Na co warto zwrócić uwagę? W przypadku zegarków Fenix nabywcy wreszcie zyskali wybór wyświetlacza. Miłośnicy marki żartują, że wprowadzenie ekranu AMOLED to ukłon w stronę użytkowników serii Epix. W sumie jest kilka opcji. Ekran AMOLED dostępny jest w trzech odmianach zegarka (koperty 43 mm, 47 mm i 51 mm). Dla wersji Solar przewidziano 47 mm i 51 mm. Do tego szkło gorilla glass i szafirowe oraz edycje jubilerskie z dodatkowymi bransoletami czy paskami skórzanymi. Zaskakuje brak większego ekranu. Do wyboru 1,3" i 1,4".
W zegarkach Fenix nie zabrakło takich rozwiązań jak wbudowany mikrofon i głośnik (niestety nie ma jeszcze obsługi głosowej w języku polskim), zintegrowanej latarki, tradycyjnej zaawansowanej nawigacji (jest i tryb dla wędrówki górskiej z danymi wzniesieniach i nachyleniu) czy funkcji nurkowych znanych z serii Descent (m.in. szacowany czas do podróży samolotem po zakończeniu nurkowania). W standardzie uwzględniono pulsoksymetr, monitorowanie snu, wykrywanie drzemek oraz asystent jet lagu.
A co z modelem Enduro 3? Łatwo o wrażenie, że to po prostu uproszczona wersja jednego z modeli z rodziny Fenix. Producent chwali się m.in. największą w swojej klasie soczewką solarną, by zyskać nawet dwukrotnie więcej energii słonecznej. W konsekwencji zegarek może pracować nawet do 320 godzin z aktywnym odbiornikiem GPS, 77 dni w trybie ekspedycji i 90 dni w trybie smartwatcha.
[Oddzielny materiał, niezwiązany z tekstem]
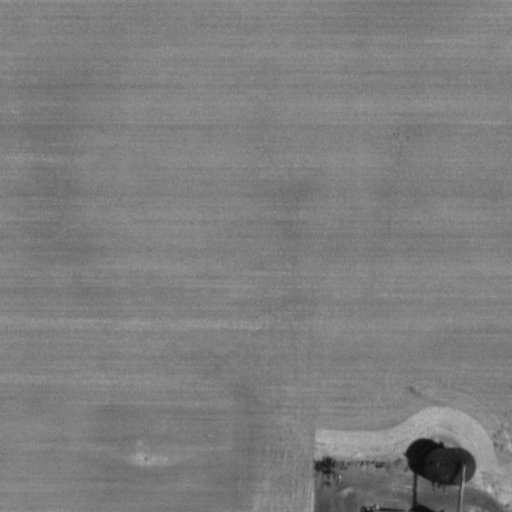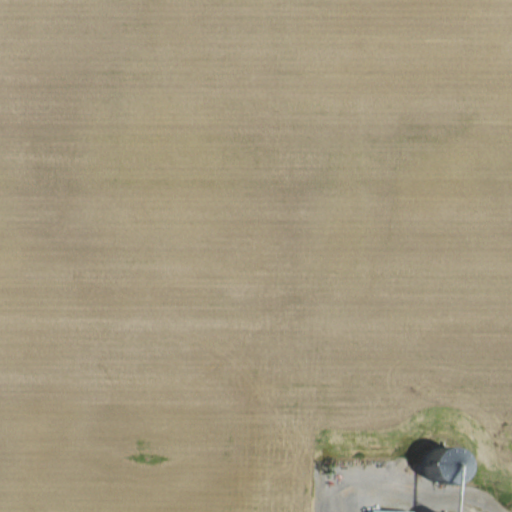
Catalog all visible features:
crop: (252, 252)
building: (436, 467)
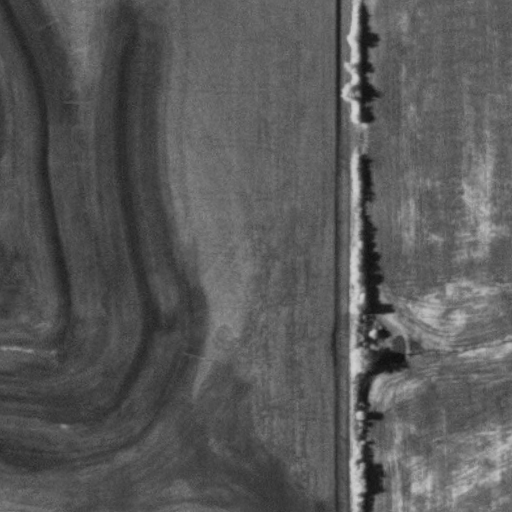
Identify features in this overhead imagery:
road: (346, 255)
crop: (438, 255)
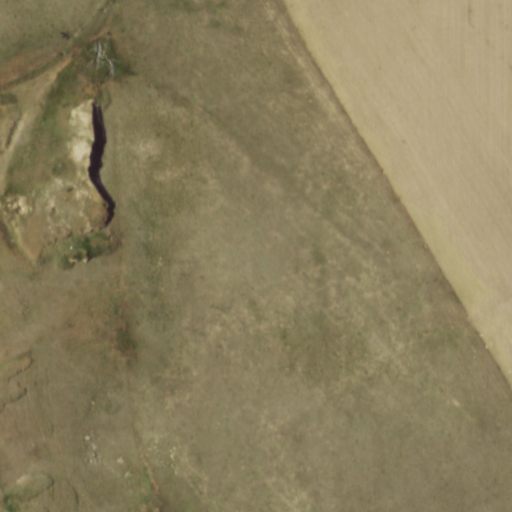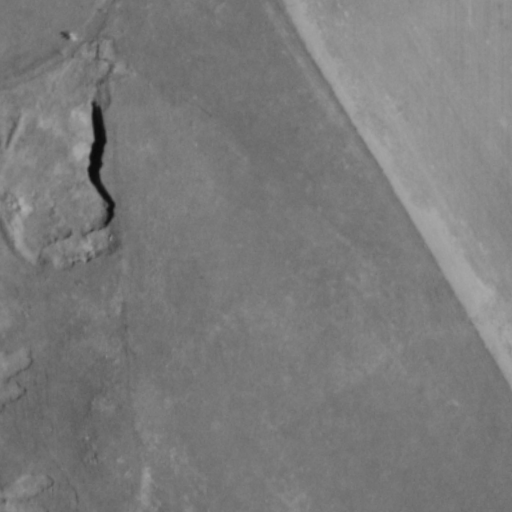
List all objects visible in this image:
crop: (434, 128)
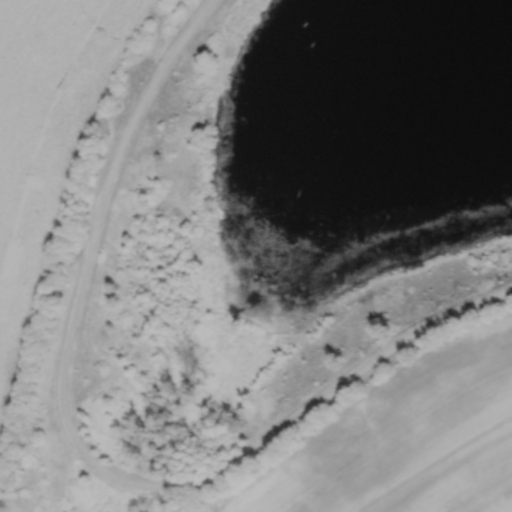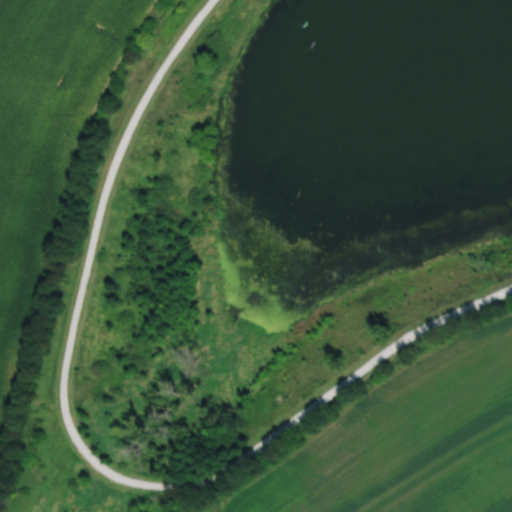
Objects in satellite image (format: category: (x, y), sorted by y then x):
crop: (47, 140)
park: (238, 217)
crop: (407, 440)
road: (84, 453)
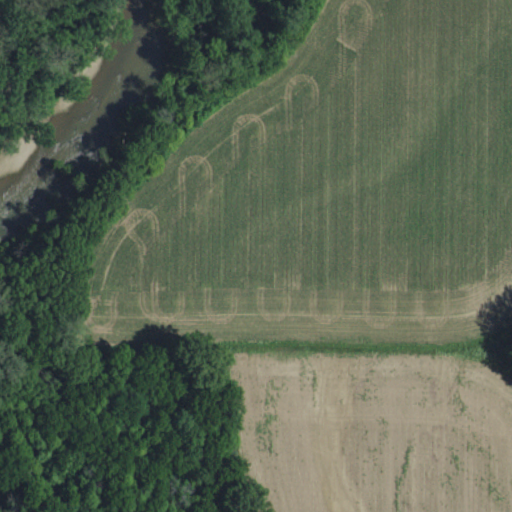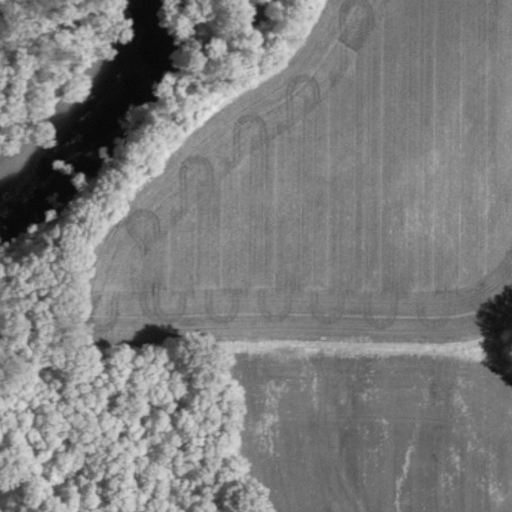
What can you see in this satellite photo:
river: (102, 118)
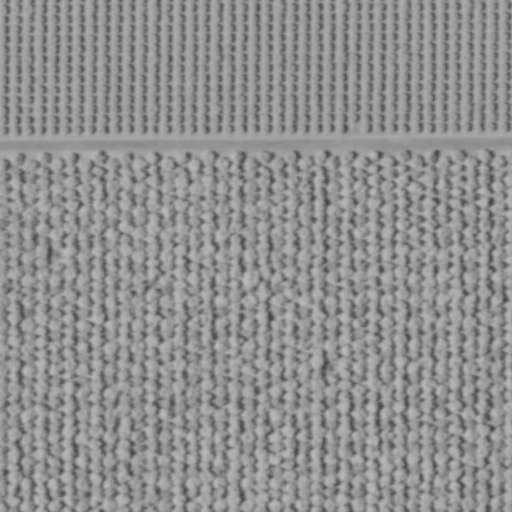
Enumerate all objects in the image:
crop: (256, 255)
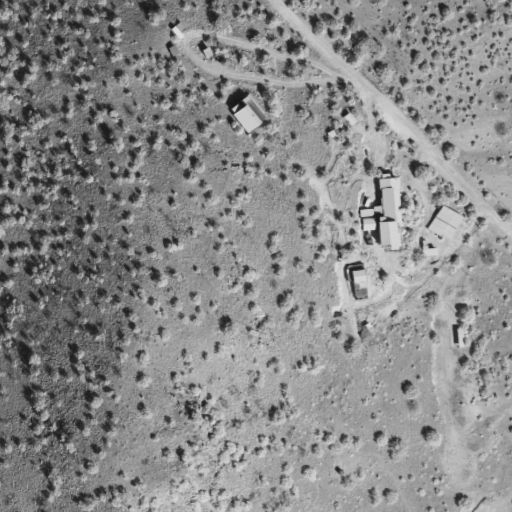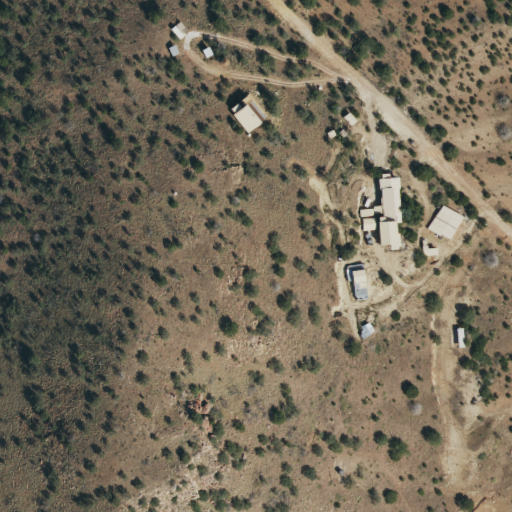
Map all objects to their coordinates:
road: (392, 106)
building: (243, 115)
building: (383, 214)
building: (442, 223)
building: (356, 285)
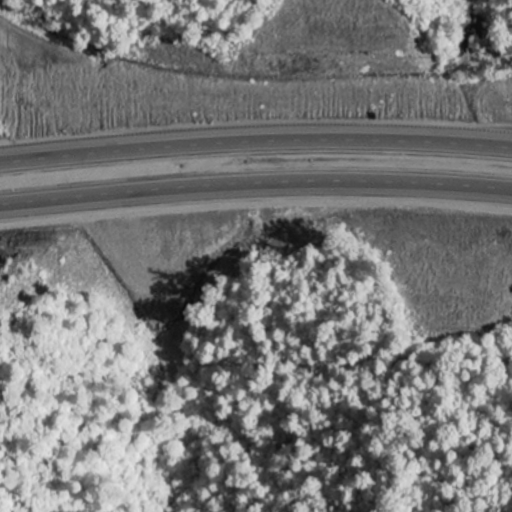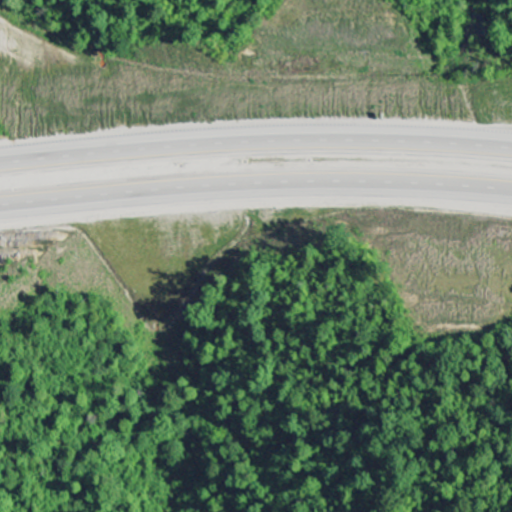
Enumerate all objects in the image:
road: (255, 142)
road: (255, 187)
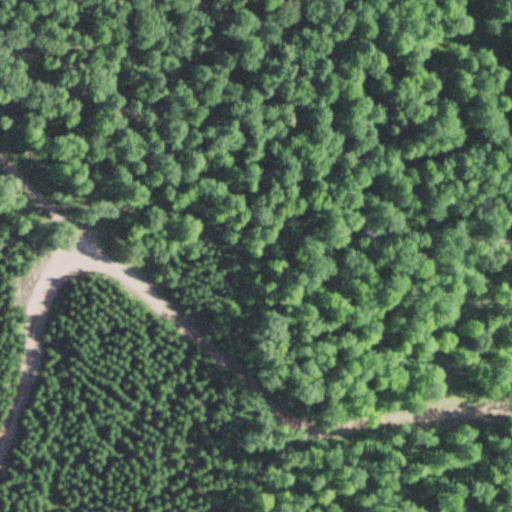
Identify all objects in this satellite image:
road: (385, 52)
road: (200, 337)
W Enduro 3 w standardzie znajdziemy szafirową soczewkę i tytanowe wykończenie (bezel, czyli pierścień zegarka) koperty 51 mm z ekranem o rozdzielczości 280x280 px. Do tego wbudowana latarka LED z trybem stroboskopowym, czerwonym światłem i regulacją intensywności świecenia.
Znane są już ceny w przedsprzedaży. Seria Fenix 8 to wydatek minimum 4,3 tys. zł. W przypadku Enduro 3 trzeba przygotować ok. 3,8 tys. zł.